• _WHAT IS BEING ASKED_:
Would you return every line of the listing below that has "sein" in it?

• _EXTRACTED MATERIAL_:
========

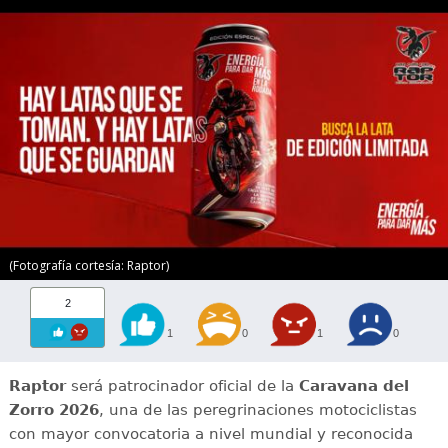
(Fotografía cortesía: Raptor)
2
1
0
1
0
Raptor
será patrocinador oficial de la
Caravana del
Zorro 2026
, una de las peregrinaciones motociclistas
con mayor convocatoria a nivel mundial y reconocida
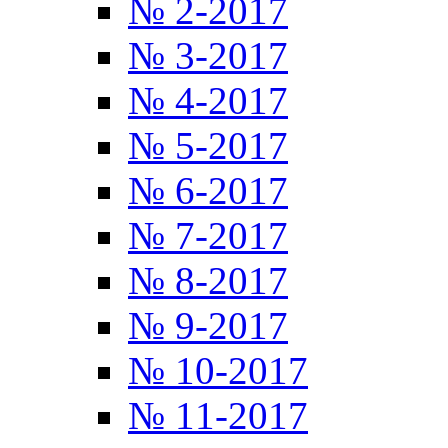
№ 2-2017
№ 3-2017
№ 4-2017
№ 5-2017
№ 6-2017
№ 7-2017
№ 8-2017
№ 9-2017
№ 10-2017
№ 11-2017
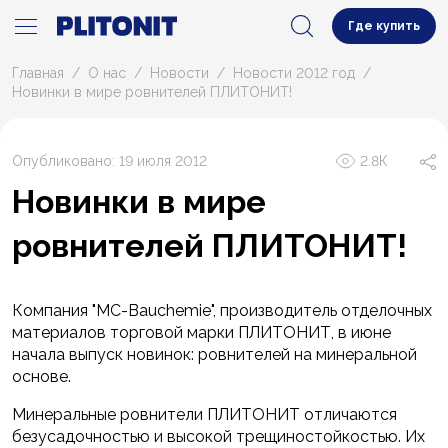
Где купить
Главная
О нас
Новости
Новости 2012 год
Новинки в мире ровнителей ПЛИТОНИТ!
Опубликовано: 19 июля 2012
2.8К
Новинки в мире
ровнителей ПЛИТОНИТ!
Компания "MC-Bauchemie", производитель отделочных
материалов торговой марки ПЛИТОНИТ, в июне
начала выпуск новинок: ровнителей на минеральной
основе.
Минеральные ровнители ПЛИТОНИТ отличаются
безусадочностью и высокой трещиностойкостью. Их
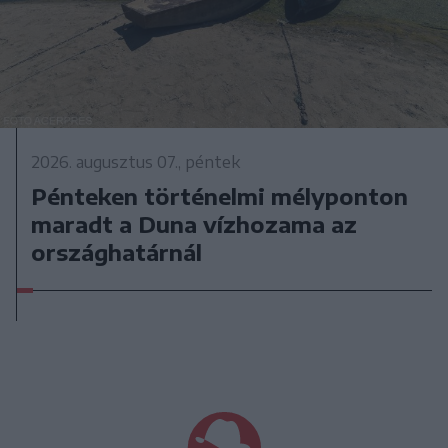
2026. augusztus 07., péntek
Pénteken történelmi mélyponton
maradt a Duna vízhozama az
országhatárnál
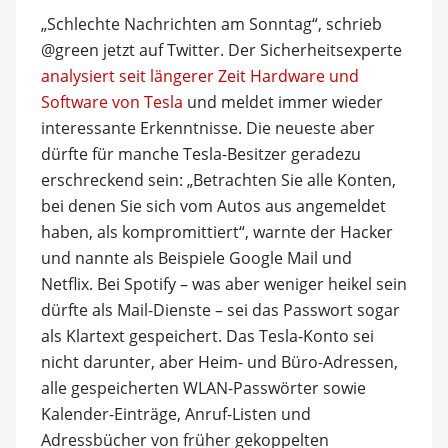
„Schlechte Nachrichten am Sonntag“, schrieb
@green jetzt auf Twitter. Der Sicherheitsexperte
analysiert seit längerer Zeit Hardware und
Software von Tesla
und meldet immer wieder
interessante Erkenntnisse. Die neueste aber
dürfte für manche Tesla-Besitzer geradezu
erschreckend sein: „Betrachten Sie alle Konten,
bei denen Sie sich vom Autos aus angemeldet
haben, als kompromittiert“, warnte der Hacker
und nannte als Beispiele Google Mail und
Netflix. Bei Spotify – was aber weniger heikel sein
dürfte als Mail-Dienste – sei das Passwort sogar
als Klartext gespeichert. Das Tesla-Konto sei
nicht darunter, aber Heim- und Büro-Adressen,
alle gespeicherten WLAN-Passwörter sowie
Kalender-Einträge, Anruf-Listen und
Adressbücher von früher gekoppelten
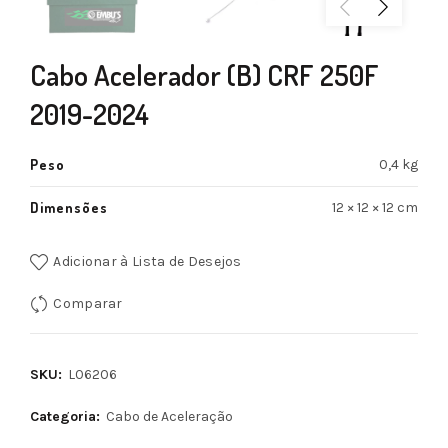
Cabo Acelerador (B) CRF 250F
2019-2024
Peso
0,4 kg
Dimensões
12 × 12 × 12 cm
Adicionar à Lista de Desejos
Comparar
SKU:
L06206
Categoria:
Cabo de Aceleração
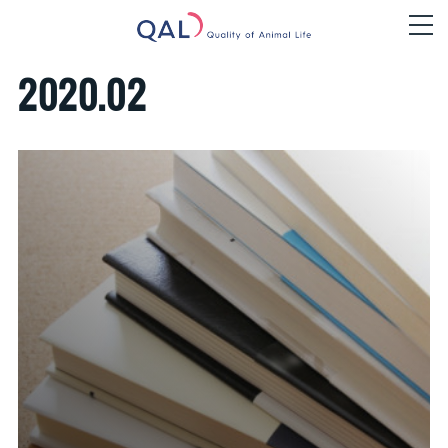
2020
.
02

========

• _ANSWER TO THIS EXERCISE_:
erschreckend sein: „Betrachten Sie alle Konten,
Netflix. Bei Spotify – was aber weniger heikel sein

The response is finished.